Canada Pension Plan Investment Board shifted away from stocks that trade on the world’s exchanges and moved more deeply into private companies and projects such as power plants and toll roads – helping it add $32-billion to its assets in its most recent fiscal year.
The results, released Wednesday, show CPPIB posting a return of 8.9 per cent for the 12 months ended March 31. The return figure, which is net of the costs of running the investment fund, topped the 6.6-per-cent benchmark return CPPIB has crafted for comparative purposes. That incremental outperformance was worth $6.4-billion, CPPIB said. The CPP Fund closed the year with $392-billion in assets.
The money CPPIB manages supports current and future payments to 20 million Canadians participating in the Canada Pension Plan. As a long-term investor, its returns in a given quarter or year aren’t make-or-break. But with billions of dollars in Canadians’ retirement money at stake, the results matter.
The plan’s 10-year rate of return, net of costs, averaged 11.1 per cent a year. “It’s been a terrific 10 years, comparing favourably to our peers around the world,” said CPPIB CEO Mark Machin in an interview Wednesday. “I manage expectations to not necessarily expect 11.1 per cent for the next 10 years, but it’s obviously been a terrific 10 years of rising asset prices around the world.”

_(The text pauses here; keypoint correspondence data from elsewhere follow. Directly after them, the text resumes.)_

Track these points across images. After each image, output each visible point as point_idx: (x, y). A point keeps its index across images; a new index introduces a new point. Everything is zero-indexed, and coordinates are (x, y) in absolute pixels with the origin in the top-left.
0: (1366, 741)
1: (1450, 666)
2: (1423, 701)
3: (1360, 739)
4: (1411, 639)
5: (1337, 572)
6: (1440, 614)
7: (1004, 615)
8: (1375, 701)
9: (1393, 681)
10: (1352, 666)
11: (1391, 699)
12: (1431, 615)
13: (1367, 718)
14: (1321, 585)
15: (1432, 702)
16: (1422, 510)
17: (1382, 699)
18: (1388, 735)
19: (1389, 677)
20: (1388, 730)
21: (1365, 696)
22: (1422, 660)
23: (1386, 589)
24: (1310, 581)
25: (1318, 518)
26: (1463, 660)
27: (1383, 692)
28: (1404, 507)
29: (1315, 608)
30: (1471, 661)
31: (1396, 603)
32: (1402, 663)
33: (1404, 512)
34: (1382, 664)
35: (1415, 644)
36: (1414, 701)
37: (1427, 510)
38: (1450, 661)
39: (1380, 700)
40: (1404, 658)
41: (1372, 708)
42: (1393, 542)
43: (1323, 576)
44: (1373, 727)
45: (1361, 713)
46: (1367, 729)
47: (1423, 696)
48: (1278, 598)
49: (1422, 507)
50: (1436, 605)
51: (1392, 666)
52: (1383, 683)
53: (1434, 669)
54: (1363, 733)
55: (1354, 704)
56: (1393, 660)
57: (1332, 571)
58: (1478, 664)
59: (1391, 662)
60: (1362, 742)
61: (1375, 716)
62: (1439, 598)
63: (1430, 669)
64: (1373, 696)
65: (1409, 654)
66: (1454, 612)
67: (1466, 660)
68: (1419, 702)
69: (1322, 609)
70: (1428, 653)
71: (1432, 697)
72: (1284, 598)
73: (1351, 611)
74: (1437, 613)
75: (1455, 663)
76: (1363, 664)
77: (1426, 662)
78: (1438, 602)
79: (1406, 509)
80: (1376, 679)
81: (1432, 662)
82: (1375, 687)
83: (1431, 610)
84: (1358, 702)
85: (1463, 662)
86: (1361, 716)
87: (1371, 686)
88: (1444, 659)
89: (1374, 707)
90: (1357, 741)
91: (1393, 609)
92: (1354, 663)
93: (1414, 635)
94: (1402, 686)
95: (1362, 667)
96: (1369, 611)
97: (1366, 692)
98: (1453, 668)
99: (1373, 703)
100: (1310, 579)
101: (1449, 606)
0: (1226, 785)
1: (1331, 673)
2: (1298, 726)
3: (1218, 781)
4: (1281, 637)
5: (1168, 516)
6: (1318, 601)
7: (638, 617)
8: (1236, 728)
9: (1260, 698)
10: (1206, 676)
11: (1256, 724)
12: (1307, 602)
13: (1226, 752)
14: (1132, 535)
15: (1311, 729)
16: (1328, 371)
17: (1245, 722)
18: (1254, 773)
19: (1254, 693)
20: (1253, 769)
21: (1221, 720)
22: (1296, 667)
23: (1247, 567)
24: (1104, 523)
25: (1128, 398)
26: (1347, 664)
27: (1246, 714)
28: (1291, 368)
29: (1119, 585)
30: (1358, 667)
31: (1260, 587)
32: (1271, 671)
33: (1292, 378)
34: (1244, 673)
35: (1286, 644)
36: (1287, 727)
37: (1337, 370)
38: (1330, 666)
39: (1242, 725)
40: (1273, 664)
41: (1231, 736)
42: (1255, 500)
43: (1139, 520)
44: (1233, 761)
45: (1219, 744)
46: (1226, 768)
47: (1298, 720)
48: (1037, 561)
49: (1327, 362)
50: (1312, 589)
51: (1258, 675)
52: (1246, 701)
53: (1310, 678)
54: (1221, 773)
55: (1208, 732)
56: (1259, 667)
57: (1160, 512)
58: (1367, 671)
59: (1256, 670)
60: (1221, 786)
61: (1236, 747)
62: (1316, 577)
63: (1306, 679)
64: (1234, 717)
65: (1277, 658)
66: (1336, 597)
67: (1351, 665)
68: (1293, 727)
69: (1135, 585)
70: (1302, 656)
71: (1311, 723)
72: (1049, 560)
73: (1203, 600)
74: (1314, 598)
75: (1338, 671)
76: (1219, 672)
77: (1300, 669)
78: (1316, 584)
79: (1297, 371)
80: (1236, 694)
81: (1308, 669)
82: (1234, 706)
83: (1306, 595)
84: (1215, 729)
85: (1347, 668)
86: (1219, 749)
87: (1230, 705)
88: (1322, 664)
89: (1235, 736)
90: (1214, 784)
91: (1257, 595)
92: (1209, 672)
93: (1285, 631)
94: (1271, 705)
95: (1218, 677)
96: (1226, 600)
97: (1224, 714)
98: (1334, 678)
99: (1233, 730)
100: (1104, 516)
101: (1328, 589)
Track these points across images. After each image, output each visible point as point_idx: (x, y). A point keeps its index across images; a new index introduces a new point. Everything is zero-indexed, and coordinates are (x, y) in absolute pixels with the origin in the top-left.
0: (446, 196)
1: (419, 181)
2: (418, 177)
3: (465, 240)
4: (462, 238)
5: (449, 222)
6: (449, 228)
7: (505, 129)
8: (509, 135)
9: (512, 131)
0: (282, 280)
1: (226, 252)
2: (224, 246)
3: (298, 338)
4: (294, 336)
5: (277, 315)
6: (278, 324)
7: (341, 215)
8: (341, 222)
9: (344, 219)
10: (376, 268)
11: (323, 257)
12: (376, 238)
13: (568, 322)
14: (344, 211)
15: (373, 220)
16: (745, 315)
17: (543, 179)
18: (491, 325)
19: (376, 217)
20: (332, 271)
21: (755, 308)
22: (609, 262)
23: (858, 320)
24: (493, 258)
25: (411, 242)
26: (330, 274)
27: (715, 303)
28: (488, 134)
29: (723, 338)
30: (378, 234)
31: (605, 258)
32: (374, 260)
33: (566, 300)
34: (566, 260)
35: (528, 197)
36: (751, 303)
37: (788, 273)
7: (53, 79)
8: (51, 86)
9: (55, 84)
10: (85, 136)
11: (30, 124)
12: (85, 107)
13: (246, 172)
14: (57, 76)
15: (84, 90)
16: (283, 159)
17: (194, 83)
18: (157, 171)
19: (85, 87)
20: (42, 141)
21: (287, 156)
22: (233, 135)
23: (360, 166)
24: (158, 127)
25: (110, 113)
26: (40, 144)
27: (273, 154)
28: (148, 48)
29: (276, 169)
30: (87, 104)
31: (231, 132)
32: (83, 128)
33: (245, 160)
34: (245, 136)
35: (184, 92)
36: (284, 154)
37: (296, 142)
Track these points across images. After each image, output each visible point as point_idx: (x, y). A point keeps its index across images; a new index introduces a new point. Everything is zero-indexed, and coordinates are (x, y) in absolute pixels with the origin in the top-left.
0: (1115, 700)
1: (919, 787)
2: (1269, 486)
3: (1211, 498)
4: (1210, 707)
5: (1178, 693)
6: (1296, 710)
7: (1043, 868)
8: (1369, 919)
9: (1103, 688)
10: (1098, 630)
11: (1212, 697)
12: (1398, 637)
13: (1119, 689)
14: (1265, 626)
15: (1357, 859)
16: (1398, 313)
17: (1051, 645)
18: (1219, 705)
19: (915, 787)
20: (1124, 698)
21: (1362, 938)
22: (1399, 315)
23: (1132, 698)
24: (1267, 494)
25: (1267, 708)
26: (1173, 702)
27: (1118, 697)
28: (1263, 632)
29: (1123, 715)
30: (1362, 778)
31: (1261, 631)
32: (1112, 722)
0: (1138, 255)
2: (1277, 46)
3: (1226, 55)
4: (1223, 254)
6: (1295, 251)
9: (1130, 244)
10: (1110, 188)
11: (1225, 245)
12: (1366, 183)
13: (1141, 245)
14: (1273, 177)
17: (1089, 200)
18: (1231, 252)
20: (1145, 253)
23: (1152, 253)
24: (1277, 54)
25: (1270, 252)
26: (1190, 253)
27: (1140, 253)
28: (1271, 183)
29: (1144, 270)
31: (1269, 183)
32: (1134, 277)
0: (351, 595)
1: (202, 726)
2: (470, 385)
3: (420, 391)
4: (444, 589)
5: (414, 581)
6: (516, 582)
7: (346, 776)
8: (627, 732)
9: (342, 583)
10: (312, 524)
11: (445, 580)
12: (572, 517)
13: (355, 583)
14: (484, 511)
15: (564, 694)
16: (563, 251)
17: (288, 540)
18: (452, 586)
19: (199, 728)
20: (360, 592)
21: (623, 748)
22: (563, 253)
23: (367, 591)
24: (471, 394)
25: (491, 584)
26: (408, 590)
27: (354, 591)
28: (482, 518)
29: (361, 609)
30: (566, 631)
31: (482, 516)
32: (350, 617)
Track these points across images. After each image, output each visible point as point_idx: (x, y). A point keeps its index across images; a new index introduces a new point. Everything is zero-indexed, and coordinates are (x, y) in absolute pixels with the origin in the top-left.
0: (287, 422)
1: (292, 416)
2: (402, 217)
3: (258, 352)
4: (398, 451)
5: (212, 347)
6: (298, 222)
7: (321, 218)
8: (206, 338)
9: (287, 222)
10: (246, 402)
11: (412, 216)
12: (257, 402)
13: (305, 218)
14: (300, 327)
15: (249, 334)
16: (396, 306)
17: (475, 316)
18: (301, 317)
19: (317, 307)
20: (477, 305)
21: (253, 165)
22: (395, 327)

Like many pension investors, CPPIB was dinged by the global market meltdown in the fourth calendar quarter of 2018, but rode a rebound in the three months that ended in March. For the fiscal year, CPPIB posted returns of 7.9 per cent in Canadian equities and 7.5 per cent in foreign equities, while reporting a decline of 1.7 per cent in stocks held in emerging markets.
In the private-equity portfolio – investments in the stocks of closely held companies that don’t trade on an exchange – CPPIB reported returns of 5.7 per cent in Canada; 18 per cent in foreign equities; and 11.8 per cent in emerging markets.
Returns in its “real assets” portfolio included 6.4 per cent in real estate and 14 per cent in infrastructure.
The combination of returns and the reallocation of the portfolio meant CPPIB closed its fiscal year with far more emphasis on the assets not easily accessible to the individual investor. All publicly traded equities represented 33.2 per cent of the portfolio on March 31, down from 38.8 per cent one year prior.
Private equity is now 23.7 per cent of the portfolio, up from 20.3 per cent in March, 2018. Credit investments – where CPPIB actively lends to companies or purchases their debt for strategic purposes – jumped to 9.1 per cent of the portfolio from 6.3 per cent the year before. And infrastructure is now 8.5 per cent of the portfolio, up from 8.0 per cent the year before.
“Public equities have trended down as we’ve gotten more money invested in the active programs in real assets, private equity and the other strategies like credit investing,” Mr. Machin said. “It’s not indicative of a view of public equities being an underperformer over time. We’re not taking a market-timing view.”
CPPIB has long-term target allocations that suggest the public-equities portfolio should shrink to 26 per cent of the portfolio, and private equity is also due for a pullback, as its target is just 20 per cent, below current levels. Government bonds are currently five percentage points below their target of 27 per cent, and credit investments and real assets should take up a greater chunk of the portfolio in the long term.
CPPIB’s private-equity deals in the fiscal year included joining with investment company Hellman & Friedman LLC and several others to take Nasdaq-traded Ultimate Software Group Inc. private for US$11-billion and agreeing to put US$500-million into a recapitalization of Chicago-based Berlin Packaging LLC.
Its infrastructure deals included joining with a partner to take a controlling interest in a Brazilian hydro-generation company and teaming up with Ontario Teachers’ Pension Plan to acquire a 49-per-cent ownership in a 309-kilometre toll road in Mexico.
Mr. Machin said CPPIB made 69 investments in excess of $300-million across all its asset classes in the past fiscal year.